Als Erstsymptom trat in 22% Kammerflimmern bzw. SCA auf, in 52% der Fälle eine belastungsinduzierte Synkope. Das mediane Alter bei Auftreten des Erstsymptoms bei CPVT-Patienten lag median bei ca. 18 Jahren (SCA: 19 Jahre, Synkope: 16 Jahre). Generell sind 65% der Männer und 34% der Frauen im Verlauf von einem SCA betroffen (p (einseitig) = 0,0021). 60% der Patienten erlitten zwei oder mehr Symptome. Der Ereignistrigger war in 40% rein physischer Natur. Bei 20% der Patienten war der Verlauf asymptomatisch.
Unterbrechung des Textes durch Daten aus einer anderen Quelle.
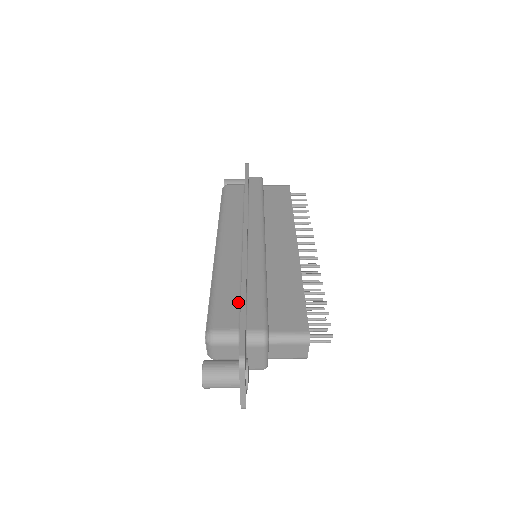
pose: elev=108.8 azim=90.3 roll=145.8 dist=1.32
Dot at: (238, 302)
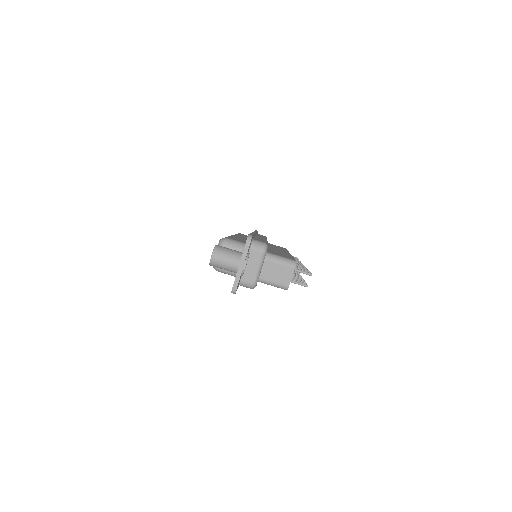
Dot at: occluded
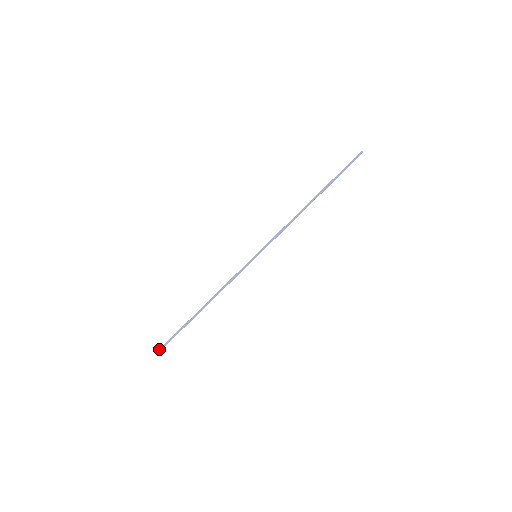
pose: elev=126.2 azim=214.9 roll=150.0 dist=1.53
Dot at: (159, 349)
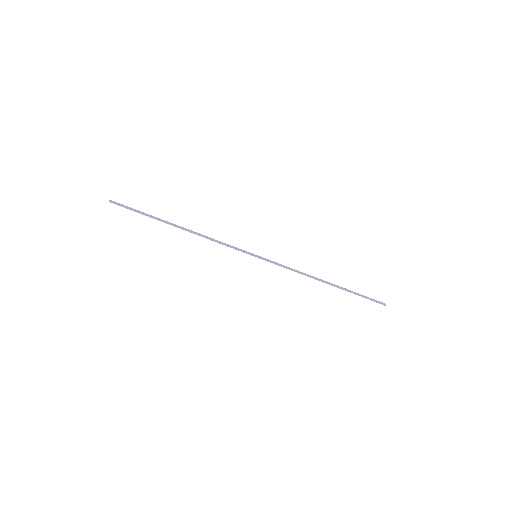
Dot at: occluded
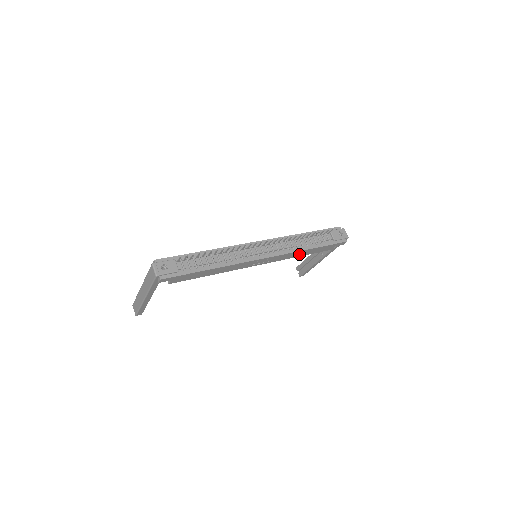
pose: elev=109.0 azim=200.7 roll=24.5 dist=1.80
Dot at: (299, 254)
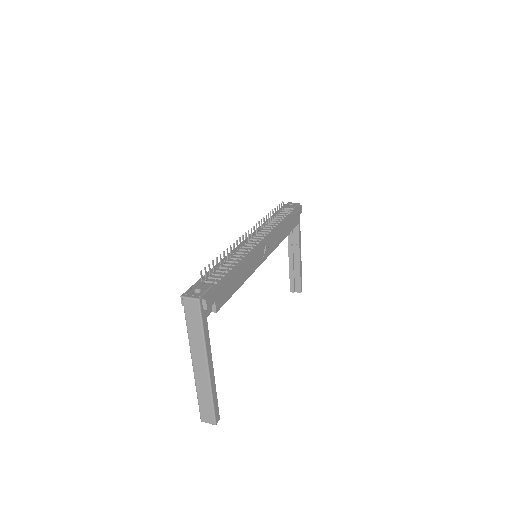
Dot at: (283, 233)
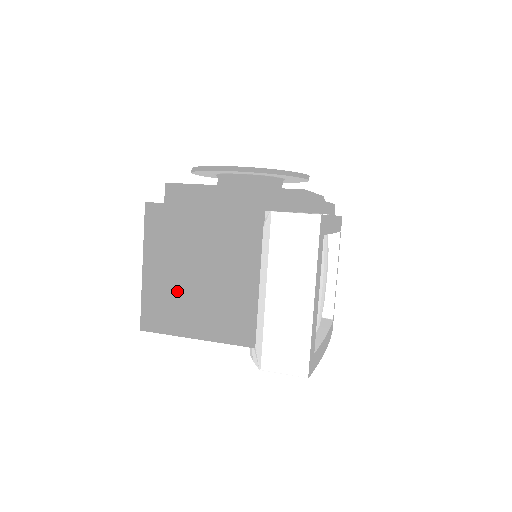
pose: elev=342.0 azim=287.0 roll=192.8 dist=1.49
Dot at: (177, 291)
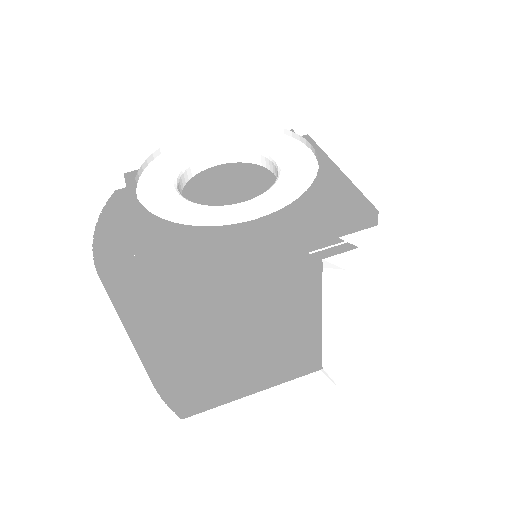
Dot at: (219, 373)
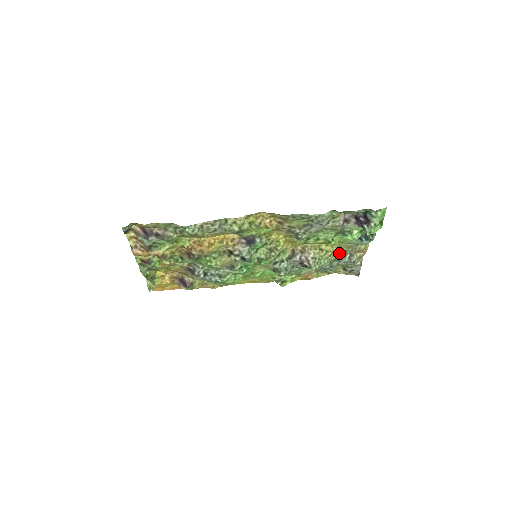
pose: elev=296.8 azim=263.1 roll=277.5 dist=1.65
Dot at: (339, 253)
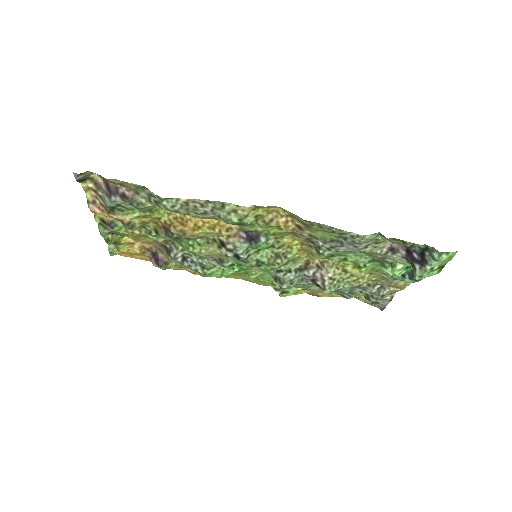
Dot at: (367, 281)
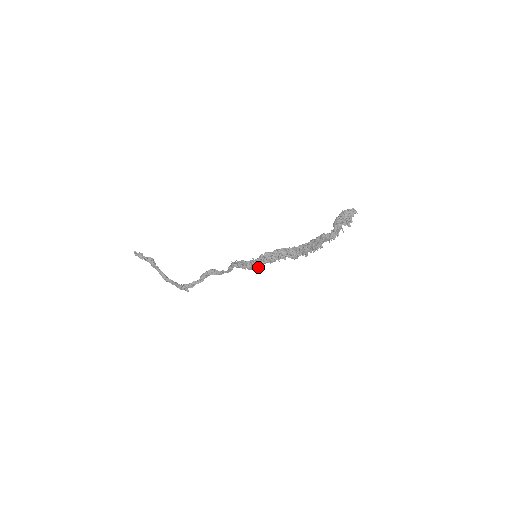
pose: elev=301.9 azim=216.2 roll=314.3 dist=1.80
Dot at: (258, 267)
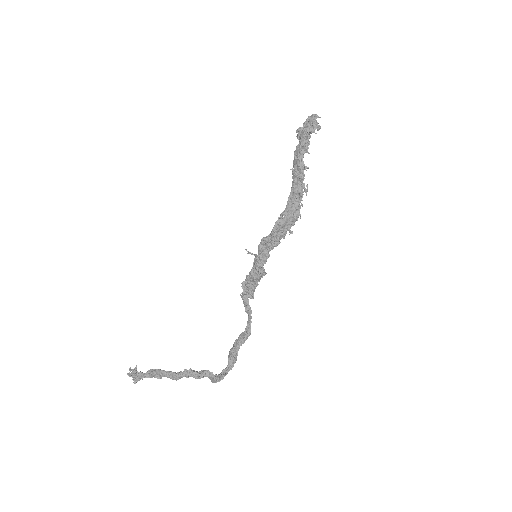
Dot at: (265, 263)
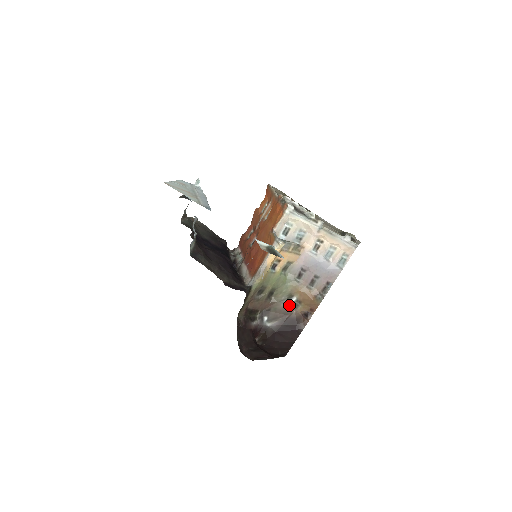
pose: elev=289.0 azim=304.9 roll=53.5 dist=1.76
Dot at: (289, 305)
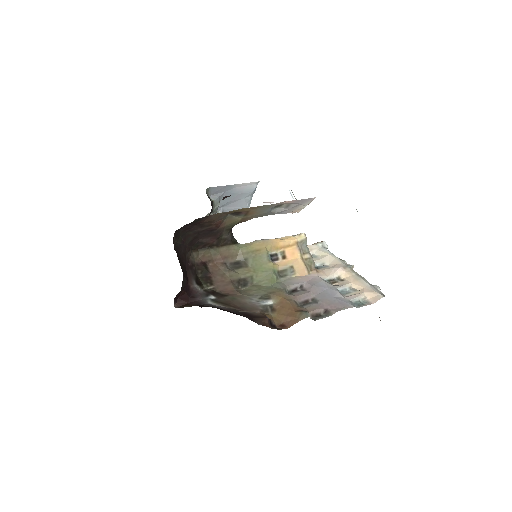
Dot at: (256, 305)
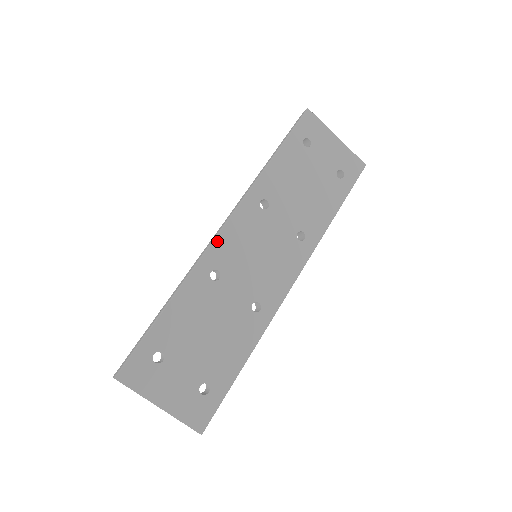
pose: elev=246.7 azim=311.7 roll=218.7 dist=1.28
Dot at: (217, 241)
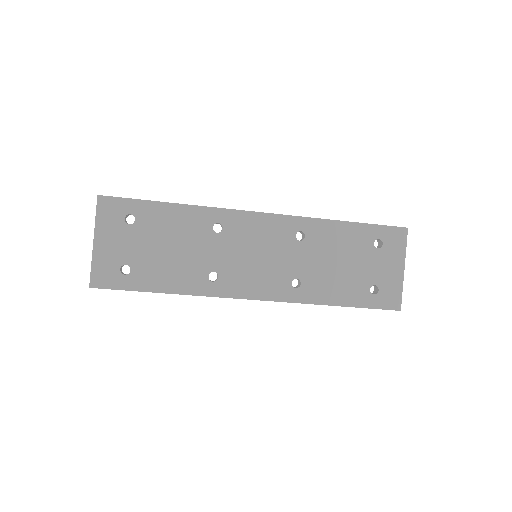
Dot at: (245, 214)
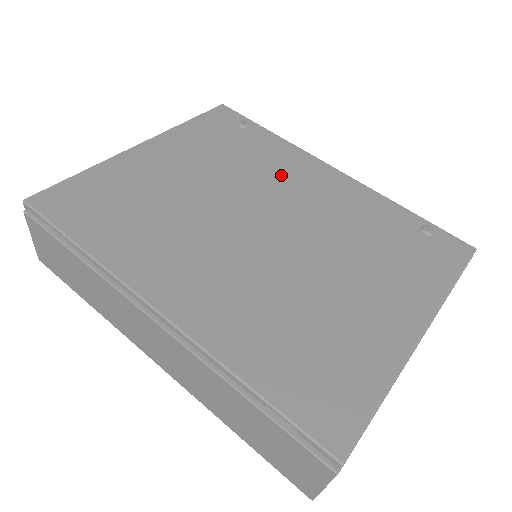
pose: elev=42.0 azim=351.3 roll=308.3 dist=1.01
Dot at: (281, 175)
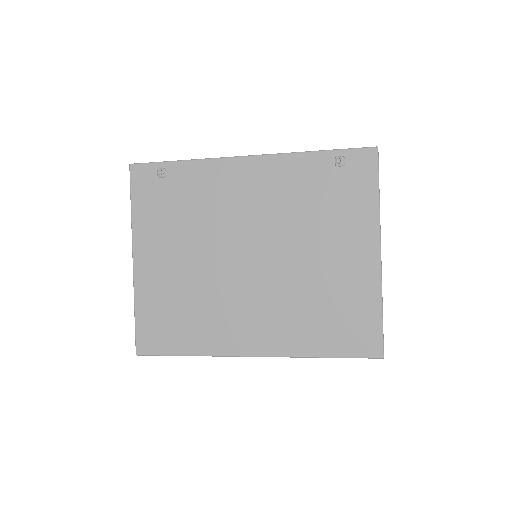
Dot at: (224, 201)
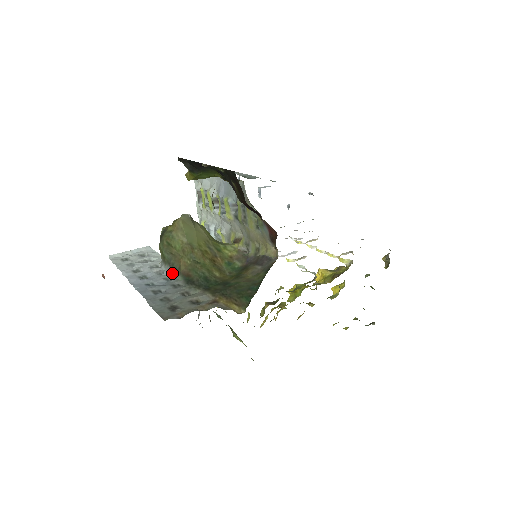
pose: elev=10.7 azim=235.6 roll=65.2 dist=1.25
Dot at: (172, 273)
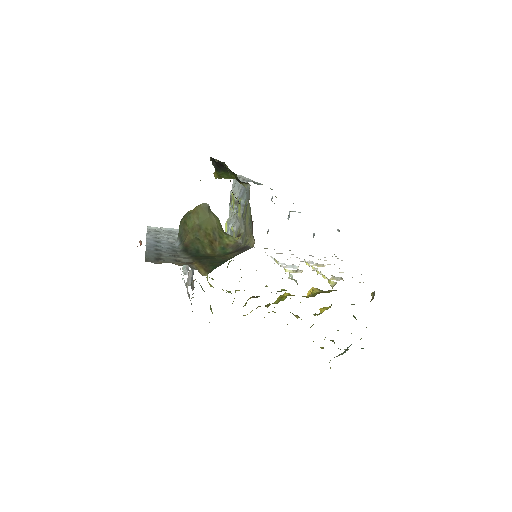
Dot at: (179, 244)
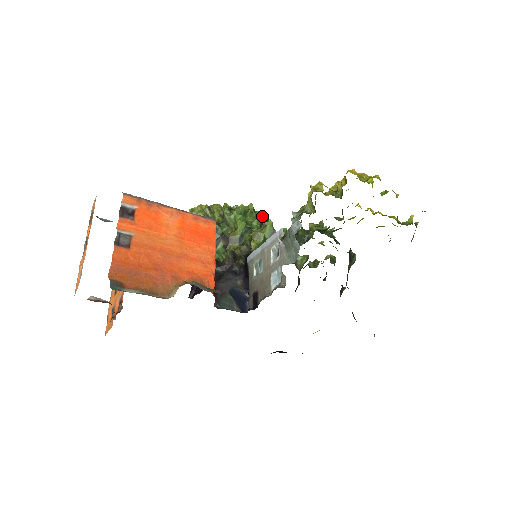
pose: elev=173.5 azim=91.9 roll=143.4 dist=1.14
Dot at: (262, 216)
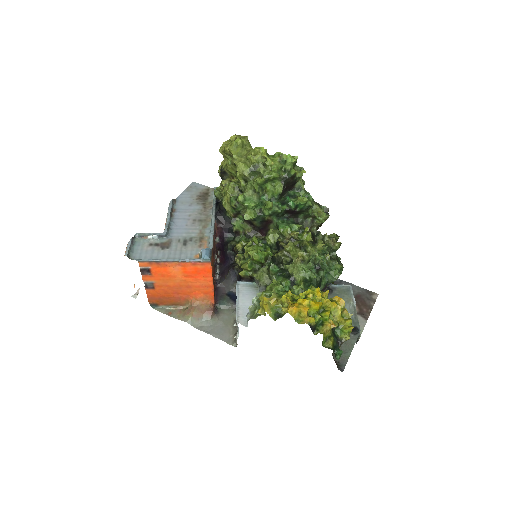
Dot at: (288, 175)
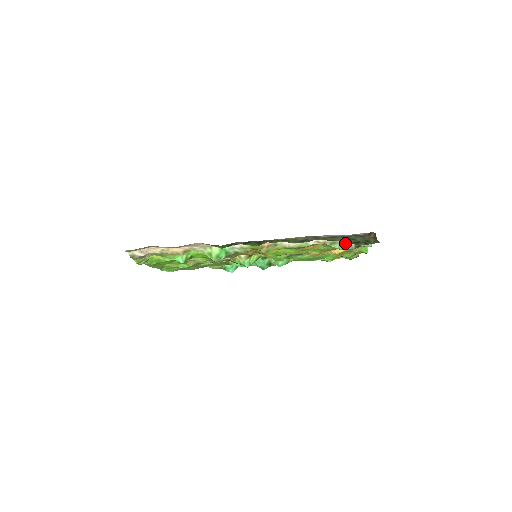
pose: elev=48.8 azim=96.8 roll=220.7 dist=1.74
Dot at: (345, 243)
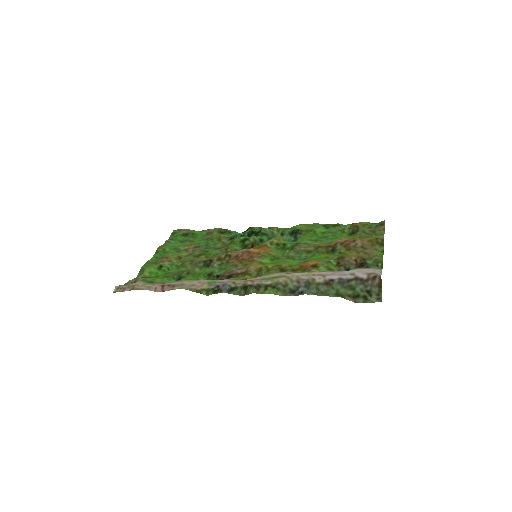
Dot at: occluded
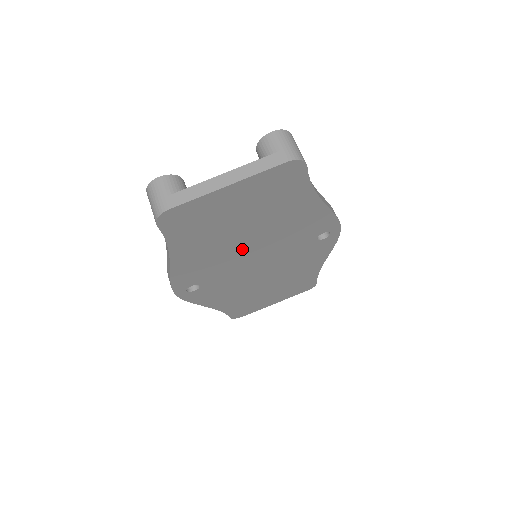
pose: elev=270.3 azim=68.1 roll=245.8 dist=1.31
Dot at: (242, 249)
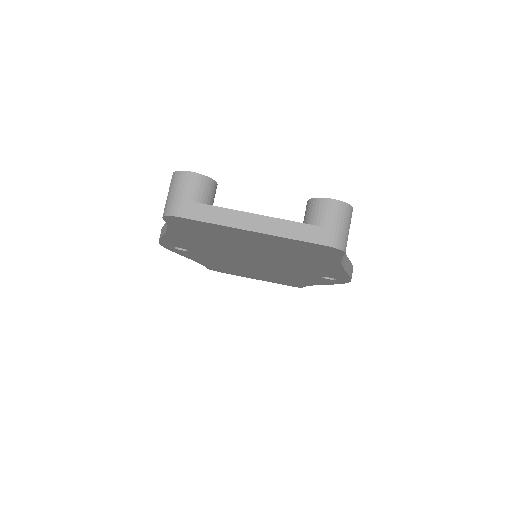
Dot at: (243, 254)
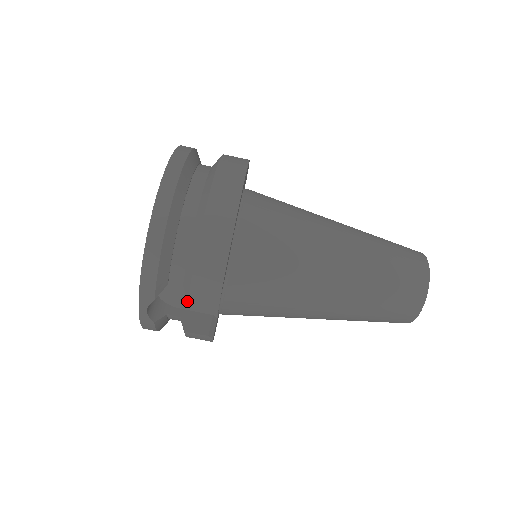
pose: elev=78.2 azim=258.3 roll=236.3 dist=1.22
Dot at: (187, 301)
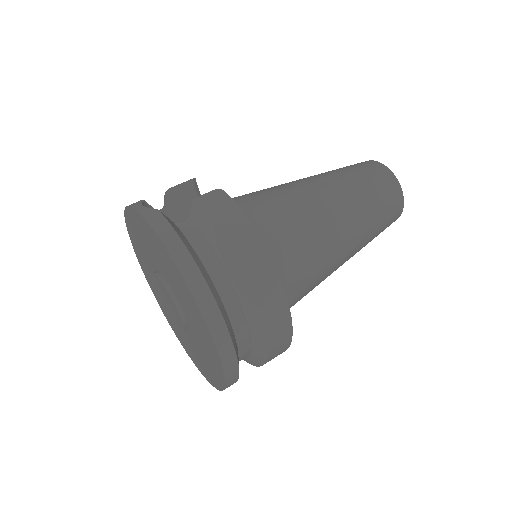
Dot at: occluded
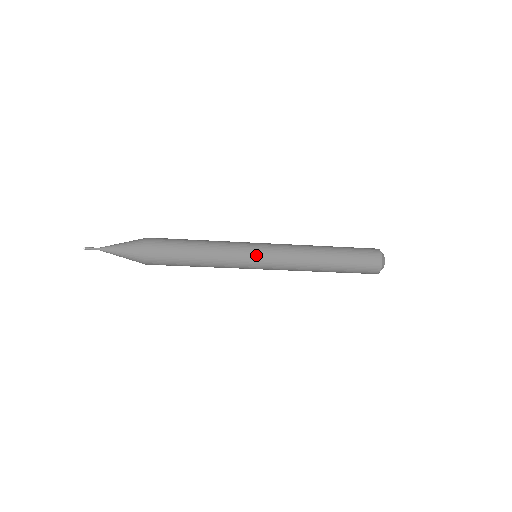
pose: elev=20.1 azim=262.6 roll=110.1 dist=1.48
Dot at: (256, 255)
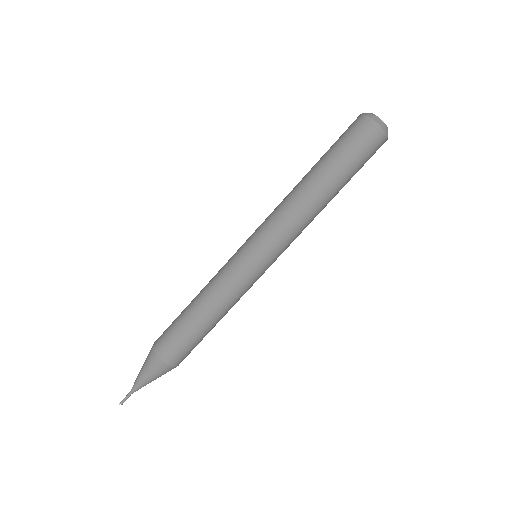
Dot at: (242, 247)
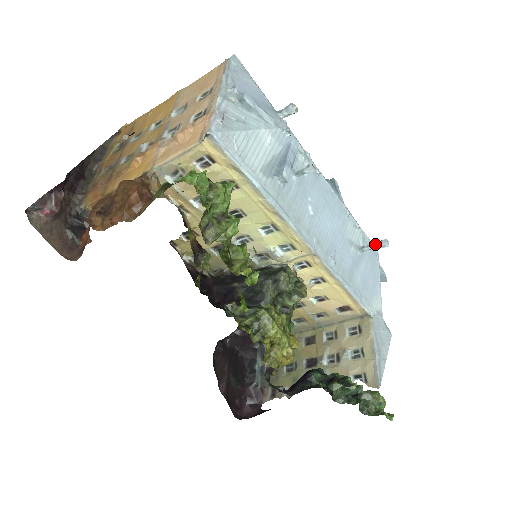
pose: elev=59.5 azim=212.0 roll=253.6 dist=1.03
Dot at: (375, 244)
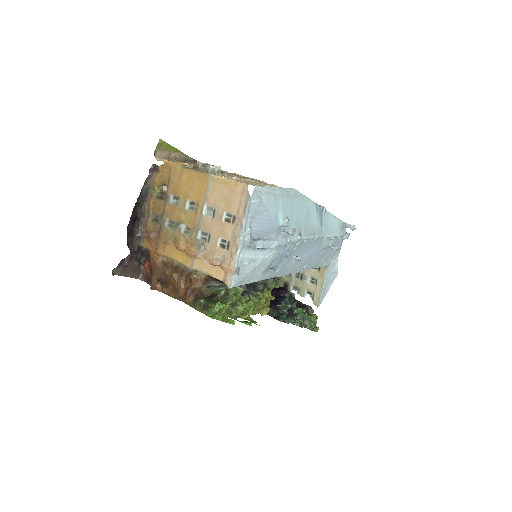
Dot at: (346, 225)
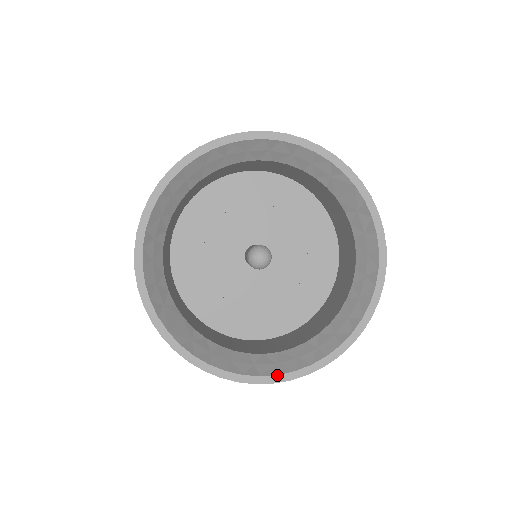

Die Ruhe-EKG waren meist unauffällig (mediane Herzfrequenz: 63/min; kein Unterschied in QTc-Intervall, QRS-Breite, etc.), jedoch hatten 78% der CPVT-Pat. U-Wellen. Die mediane Herzfrequenz beim Auftreten der VES (Morphologie: 11% LSB-ST) war bei CPVT-Patienten mit VF/SCA 122/min, bei CPVT-Patienten mit Synkope 108/min (p = 0,340). Das mediane Ankopplungsintervall QRS-VES (RR‘) für die erste unter Belastung auftretende VES war bei Patienten mit SCA 430 ms (RR‘/Herzfrequenz: 96%), bei denen ohne SCA 445 ms (RR‘/HF: 88%) lang und unterschied sich nicht zwischen beiden Gruppen (RR‘: p = 0,773; RR‘/HF: p = 0,099).
Schlussfolgerungen
Patienten mit einer CPVT haben zumeist (ca. 69%) Genmutationen in typischen Bereichen des RYR2-Gens; die genetische Information ist für eine Heterozygotendiagnostik und Primärerkennung weiterer Betroffener in einer Familie nützlich, da u.U. eine hohe Rate an SCA als Primärmanifestation auftritt. Männliche CPVT-Patienten erleiden relevant häufiger einen überlebten plötzlichen Herztod als Frauen. EKG-Parameter sind derzeit nicht geeignet, Hochrisiko-Patienten mit CPVT zu erkennen, so dass eine frühzeitige antiarrhythmische Therapie und Life Style-Modifikation klinisch im Vordergrund stehen.